# anyone ever stick two ferplast furet plus rat cages to form a tower ?



## mameur (Nov 3, 2012)

so i received a ferplast furet plus cage and found a brand new one for 30$ which im picking up tomorrow it was destined to be my spare cages but now i'm thinking with these two together i can make a perfect tower and my ratties would be getting more exercice out of the extra climbing too it wouldnt look homemade either from what i measured the bottom pan fits snuggly on top of the other one if i remove the top of the bottom one 

anyone else ever do this with 2 furet plus cages? any pictures?


----------



## alexn (Sep 30, 2012)

I've been meaning to try this for a while, but until I get one for cheap I'm not really able. Having built a fair few at work (where we sell them) I think it would be fairly simple to do, as the base should fit perfectly into the top of another, but you'd need to cut a hole in it to allow them through between them.

Do let me know if it works though, even with staff discount they aren't cheap to buy new.

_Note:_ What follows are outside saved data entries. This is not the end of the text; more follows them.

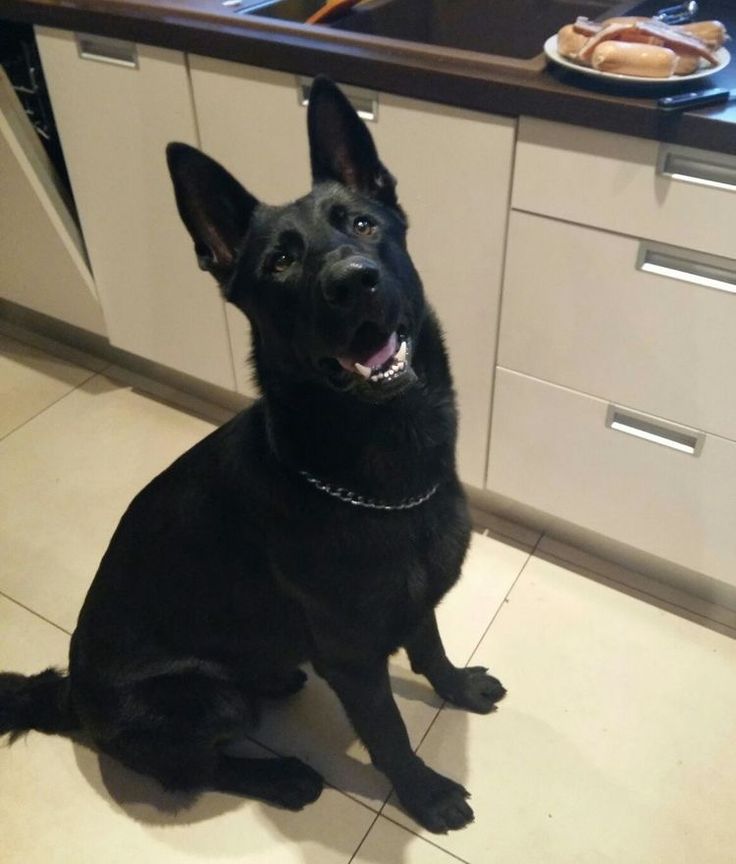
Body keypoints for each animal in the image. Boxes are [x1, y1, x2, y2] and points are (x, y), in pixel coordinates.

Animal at [0, 77, 506, 832]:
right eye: (280, 263)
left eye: (363, 225)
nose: (352, 281)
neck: (377, 475)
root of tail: (72, 701)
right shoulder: (354, 661)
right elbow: (388, 733)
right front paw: (424, 793)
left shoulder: (414, 605)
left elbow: (431, 648)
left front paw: (457, 687)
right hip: (207, 699)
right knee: (194, 769)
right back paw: (283, 777)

Sent from Petguide.com Free App


----------



## mameur (Nov 3, 2012)

will do as soon as i get it, i think i'll just melt a perfect hole into the top one's plastic base instead of cutting it


----------



## mameur (Nov 3, 2012)

ok just finished working on it, it wasn't hard but the **** bamboo shelf i added was a pain to put on but finally done it fit perfectly well even clipped the superior floor to the bottom floor it's like it was made to be put together lol i made a quarter circle on the side of the cage couldnt find my hot knife so i used my oscillating tool and sanded the area even as you can tell i have the american version and the european version one was given to me the other is second hand but barely used got it for 30 $ CAD which is very cheap they go for 150$ CAD around my area so here's the end result






i use pipi doggy training pads instead of fleece or bedding


----------